Let $\gamma\subset\Bbb C$ be a closed, simple (if $\gamma:[a,b]\mapsto\Bbb C$, $\gamma$ is injective on $(a,b)$, so the curve doesn't intersect except for $\gamma(a)=\gamma(b)$) and piece-wise regular curve and $z_1,z_2,...$ is an infinite set of distinct points all inside the domain (call it $\Omega$) defined by $\gamma$ ($\partial\Omega=\gamma$) such that $z_n$ does not converge towards any limit in $\overline\Omega$.
The analytic continuation principle requires a set a distinct points that converge to a point in the open $\Omega$ such that a certain holomorphic function $f(z_n)=0~\forall n\in\Bbb N$ and $z_n\ne\lim z_n~\forall n$.

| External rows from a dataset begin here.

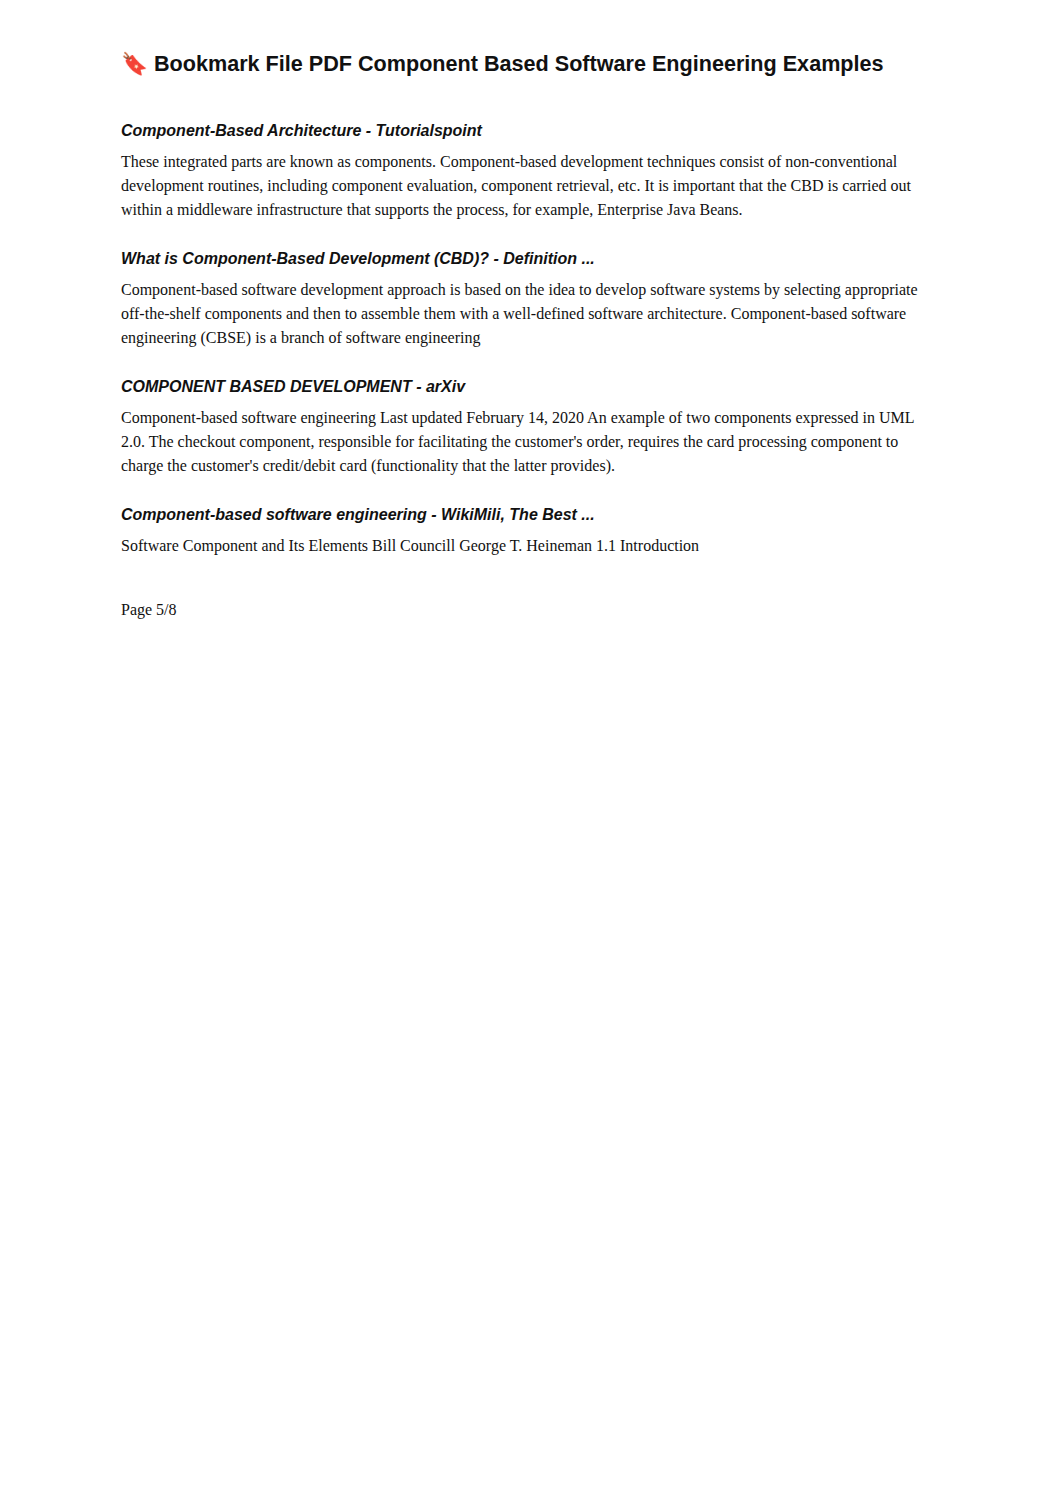🔖 Bookmark File PDF Component Based Software Engineering Examples
Component-Based Architecture - Tutorialspoint
These integrated parts are known as components. Component-based development techniques consist of non-conventional development routines, including component evaluation, component retrieval, etc. It is important that the CBD is carried out within a middleware infrastructure that supports the process, for example, Enterprise Java Beans.
What is Component-Based Development (CBD)? - Definition ...
Component-based software development approach is based on the idea to develop software systems by selecting appropriate off-the-shelf components and then to assemble them with a well-defined software architecture. Component-based software engineering (CBSE) is a branch of software engineering
COMPONENT BASED DEVELOPMENT - arXiv
Component-based software engineering Last updated February 14, 2020 An example of two components expressed in UML 2.0. The checkout component, responsible for facilitating the customer's order, requires the card processing component to charge the customer's credit/debit card (functionality that the latter provides).
Component-based software engineering - WikiMili, The Best ...
Software Component and Its Elements Bill Councill George T. Heineman 1.1 Introduction
Page 5/8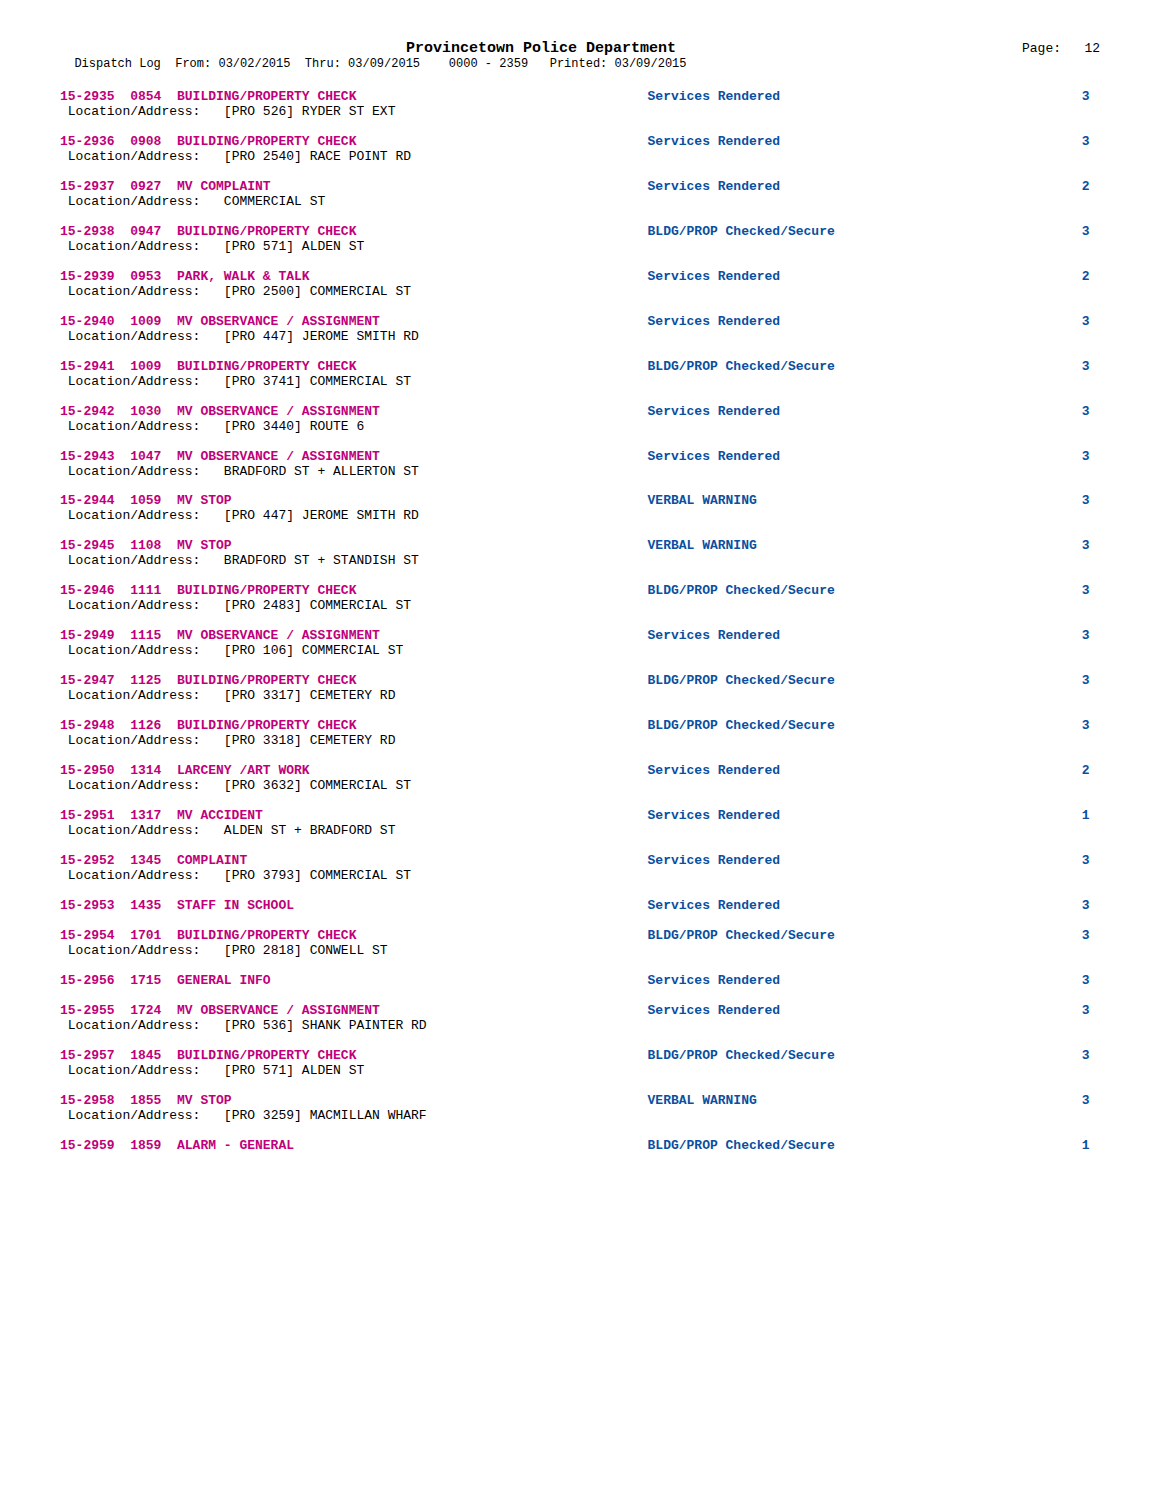Provincetown Police Department
Page: 12
Dispatch Log From: 03/02/2015 Thru: 03/09/2015 0000 - 2359 Printed: 03/09/2015
| 15-2935 | 0854 | BUILDING/PROPERTY CHECK | Services Rendered | 3 |
| Location/Address: [PRO 526] RYDER ST EXT |
| 15-2936 | 0908 | BUILDING/PROPERTY CHECK | Services Rendered | 3 |
| Location/Address: [PRO 2540] RACE POINT RD |
| 15-2937 | 0927 | MV COMPLAINT | Services Rendered | 2 |
| Location/Address: COMMERCIAL ST |
| 15-2938 | 0947 | BUILDING/PROPERTY CHECK | BLDG/PROP Checked/Secure | 3 |
| Location/Address: [PRO 571] ALDEN ST |
| 15-2939 | 0953 | PARK, WALK & TALK | Services Rendered | 2 |
| Location/Address: [PRO 2500] COMMERCIAL ST |
| 15-2940 | 1009 | MV OBSERVANCE / ASSIGNMENT | Services Rendered | 3 |
| Location/Address: [PRO 447] JEROME SMITH RD |
| 15-2941 | 1009 | BUILDING/PROPERTY CHECK | BLDG/PROP Checked/Secure | 3 |
| Location/Address: [PRO 3741] COMMERCIAL ST |
| 15-2942 | 1030 | MV OBSERVANCE / ASSIGNMENT | Services Rendered | 3 |
| Location/Address: [PRO 3440] ROUTE 6 |
| 15-2943 | 1047 | MV OBSERVANCE / ASSIGNMENT | Services Rendered | 3 |
| Location/Address: BRADFORD ST + ALLERTON ST |
| 15-2944 | 1059 | MV STOP | VERBAL WARNING | 3 |
| Location/Address: [PRO 447] JEROME SMITH RD |
| 15-2945 | 1108 | MV STOP | VERBAL WARNING | 3 |
| Location/Address: BRADFORD ST + STANDISH ST |
| 15-2946 | 1111 | BUILDING/PROPERTY CHECK | BLDG/PROP Checked/Secure | 3 |
| Location/Address: [PRO 2483] COMMERCIAL ST |
| 15-2949 | 1115 | MV OBSERVANCE / ASSIGNMENT | Services Rendered | 3 |
| Location/Address: [PRO 106] COMMERCIAL ST |
| 15-2947 | 1125 | BUILDING/PROPERTY CHECK | BLDG/PROP Checked/Secure | 3 |
| Location/Address: [PRO 3317] CEMETERY RD |
| 15-2948 | 1126 | BUILDING/PROPERTY CHECK | BLDG/PROP Checked/Secure | 3 |
| Location/Address: [PRO 3318] CEMETERY RD |
| 15-2950 | 1314 | LARCENY /ART WORK | Services Rendered | 2 |
| Location/Address: [PRO 3632] COMMERCIAL ST |
| 15-2951 | 1317 | MV ACCIDENT | Services Rendered | 1 |
| Location/Address: ALDEN ST + BRADFORD ST |
| 15-2952 | 1345 | COMPLAINT | Services Rendered | 3 |
| Location/Address: [PRO 3793] COMMERCIAL ST |
| 15-2953 | 1435 | STAFF IN SCHOOL | Services Rendered | 3 |
| 15-2954 | 1701 | BUILDING/PROPERTY CHECK | BLDG/PROP Checked/Secure | 3 |
| Location/Address: [PRO 2818] CONWELL ST |
| 15-2956 | 1715 | GENERAL INFO | Services Rendered | 3 |
| 15-2955 | 1724 | MV OBSERVANCE / ASSIGNMENT | Services Rendered | 3 |
| Location/Address: [PRO 536] SHANK PAINTER RD |
| 15-2957 | 1845 | BUILDING/PROPERTY CHECK | BLDG/PROP Checked/Secure | 3 |
| Location/Address: [PRO 571] ALDEN ST |
| 15-2958 | 1855 | MV STOP | VERBAL WARNING | 3 |
| Location/Address: [PRO 3259] MACMILLAN WHARF |
| 15-2959 | 1859 | ALARM - GENERAL | BLDG/PROP Checked/Secure | 1 |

And in an exercise about the formula ${1\over 2\pi i}\int_{\gamma}\frac{f'}{f}=\{\text{the number of zeros of } f$ inside $\Omega$ counted with their multiplicity (order)$\}$, the following explentation confused me a little bit:
Let $z_1,...,z_m$ be in $\Omega$ the zeros of $f$ of order $k_1,...,k_m \ge 1$ respectively. Then $m$ is finite because otherwise, by the analytic continuation principle, $f$ would be identically zero, which is not the case because $f$ is not constant.